I remember standing on the shore of the Pacific Ocean, looking out through my lens. A thought crossed my mind as I studied the horizon. It would be virtually impossible to take the same photo twice. Even if I held my camera completely still and paused only ten seconds in between shots, I would still capture two unique images. The waves from the first photo would be a distant memory by the time I took the second shot. Footprints and shells visible initially would be washed away by the incoming waves. Even birds that unknowingly made an appearance in the first image would have migrated further down the shoreline in the course of ten seconds. That is the beauty of photography. It captures a unique moment in time that once gone, is lost forever. The only evidence of the moments’ existence is the photo itself. Photography has changed me in surprising and unexpected ways. And yet it was once completely new to me… someone else’s hobby, someone else’s passion, and someone else’s dream…. until one day, I tried it.

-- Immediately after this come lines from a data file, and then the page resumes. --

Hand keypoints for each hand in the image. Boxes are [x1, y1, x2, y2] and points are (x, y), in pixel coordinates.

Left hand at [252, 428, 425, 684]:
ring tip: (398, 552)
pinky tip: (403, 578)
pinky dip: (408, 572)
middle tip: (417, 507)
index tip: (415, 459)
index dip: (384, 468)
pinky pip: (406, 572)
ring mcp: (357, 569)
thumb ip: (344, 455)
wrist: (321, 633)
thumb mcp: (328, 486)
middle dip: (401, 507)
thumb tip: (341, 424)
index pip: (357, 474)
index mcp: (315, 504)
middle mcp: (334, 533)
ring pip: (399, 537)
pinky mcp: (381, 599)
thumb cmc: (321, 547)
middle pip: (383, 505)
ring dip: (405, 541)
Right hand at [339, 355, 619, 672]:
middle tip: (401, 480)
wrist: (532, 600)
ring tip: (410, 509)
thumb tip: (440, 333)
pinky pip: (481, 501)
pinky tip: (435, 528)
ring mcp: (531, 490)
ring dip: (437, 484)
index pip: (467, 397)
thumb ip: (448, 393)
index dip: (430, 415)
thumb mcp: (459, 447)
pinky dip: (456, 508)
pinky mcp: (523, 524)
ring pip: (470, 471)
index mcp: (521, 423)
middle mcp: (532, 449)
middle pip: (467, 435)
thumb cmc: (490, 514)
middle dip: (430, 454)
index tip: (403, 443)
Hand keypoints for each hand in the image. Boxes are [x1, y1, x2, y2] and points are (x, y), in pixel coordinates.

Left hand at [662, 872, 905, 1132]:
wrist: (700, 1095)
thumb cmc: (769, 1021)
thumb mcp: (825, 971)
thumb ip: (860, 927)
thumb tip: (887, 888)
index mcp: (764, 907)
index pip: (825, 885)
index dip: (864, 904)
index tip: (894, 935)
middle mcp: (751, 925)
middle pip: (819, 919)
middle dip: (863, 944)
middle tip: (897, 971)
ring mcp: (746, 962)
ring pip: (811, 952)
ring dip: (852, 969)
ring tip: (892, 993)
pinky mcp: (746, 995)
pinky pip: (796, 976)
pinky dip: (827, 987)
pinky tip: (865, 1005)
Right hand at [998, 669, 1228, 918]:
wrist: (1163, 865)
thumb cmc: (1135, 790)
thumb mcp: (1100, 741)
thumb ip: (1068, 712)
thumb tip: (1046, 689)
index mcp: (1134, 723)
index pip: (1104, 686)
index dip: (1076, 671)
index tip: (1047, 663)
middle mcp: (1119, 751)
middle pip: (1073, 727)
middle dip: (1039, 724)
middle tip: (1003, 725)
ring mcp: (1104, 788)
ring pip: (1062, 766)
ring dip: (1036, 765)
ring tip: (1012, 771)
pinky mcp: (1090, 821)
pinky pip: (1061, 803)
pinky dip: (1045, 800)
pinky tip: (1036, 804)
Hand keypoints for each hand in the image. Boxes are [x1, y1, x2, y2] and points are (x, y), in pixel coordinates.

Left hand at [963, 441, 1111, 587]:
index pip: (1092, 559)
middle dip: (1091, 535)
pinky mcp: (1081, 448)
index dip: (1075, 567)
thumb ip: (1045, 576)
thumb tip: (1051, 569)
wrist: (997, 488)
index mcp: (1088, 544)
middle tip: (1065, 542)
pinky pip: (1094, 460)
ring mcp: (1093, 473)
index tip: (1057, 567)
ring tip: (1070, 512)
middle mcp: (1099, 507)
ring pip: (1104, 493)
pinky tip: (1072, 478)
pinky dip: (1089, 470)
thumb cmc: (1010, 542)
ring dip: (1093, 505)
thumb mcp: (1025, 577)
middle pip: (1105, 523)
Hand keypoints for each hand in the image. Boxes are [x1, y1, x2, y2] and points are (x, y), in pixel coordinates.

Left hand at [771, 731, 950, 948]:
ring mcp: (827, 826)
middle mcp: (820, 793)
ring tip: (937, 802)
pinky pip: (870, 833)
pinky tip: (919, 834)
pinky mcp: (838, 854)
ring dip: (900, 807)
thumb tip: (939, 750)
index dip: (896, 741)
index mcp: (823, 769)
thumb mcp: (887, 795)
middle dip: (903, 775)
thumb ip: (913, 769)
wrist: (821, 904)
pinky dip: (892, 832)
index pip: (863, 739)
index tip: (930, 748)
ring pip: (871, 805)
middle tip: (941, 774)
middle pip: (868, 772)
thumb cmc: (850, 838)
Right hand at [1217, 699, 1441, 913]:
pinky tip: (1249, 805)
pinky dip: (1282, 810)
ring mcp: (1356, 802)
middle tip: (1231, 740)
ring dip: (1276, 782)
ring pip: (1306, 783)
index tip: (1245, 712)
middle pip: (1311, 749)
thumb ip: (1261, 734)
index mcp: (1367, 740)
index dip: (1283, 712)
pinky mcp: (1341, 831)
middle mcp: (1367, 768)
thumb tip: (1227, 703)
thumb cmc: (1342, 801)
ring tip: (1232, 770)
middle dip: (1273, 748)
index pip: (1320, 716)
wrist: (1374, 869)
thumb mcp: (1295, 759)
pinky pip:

And so I keep trying. I continue to travel to new places. I continue to seek out new experiences. I am always happy to do so alone. I enjoy my own company. However, my very favorite thing to do is to experience new things with the people in my life. There is just something about a shared experience. I have always been told that when hosting guests, one should prepare a familiar meal. Throwing that advice completely out the window, I enjoy finding new recipes and experimenting when hosting friends. The reality is, sometimes these new recipes burn or taste less than satisfactory. Sometimes they are surprisingly delicious. But they never fail to produce memories. Herein lies the beauty of shared memories: they are not always perfect memories. After all, trying new things can lead to great disappointment.  But interestingly enough, oftentimes our most difficult and disappointing memories, in time, become our favorite ones. Time has this uncanny ability to bring out the humor in most things. Being accused of fraud on a train in France with no ability to communicate with your accuser is not funny at the moment; however only a few weeks later I could not get through the story without laughing. My friends and I often sit around laughing about the movies we saw that turned out to be terrible or the restaurants we tried where the food was less than desirable. The joy wasn’t in the perfection of the moment; it was in the sharing of the moment.

I daily remind myself that the greatest moments of my life will not be moments spent on the couch or asleep. There is certainly a time for rest and relaxation. However, the world awaits outside my doors. Some of the most influential people in my life have only recently entered it. Some of the most life-altering thoughts I’ve had have been sparked by books, movies, stories, or people I encountered unexpectedly.  Some of the greatest meals I’ve enjoyed have been at places I never thought to try.

Try something new this week. Share a new experience with someone in your life. Invest your money and time in experiences, rather than things. Travel the world, beginning in your own backyard.

Do all of these things and there is no way you will leave the week the same way you entered it.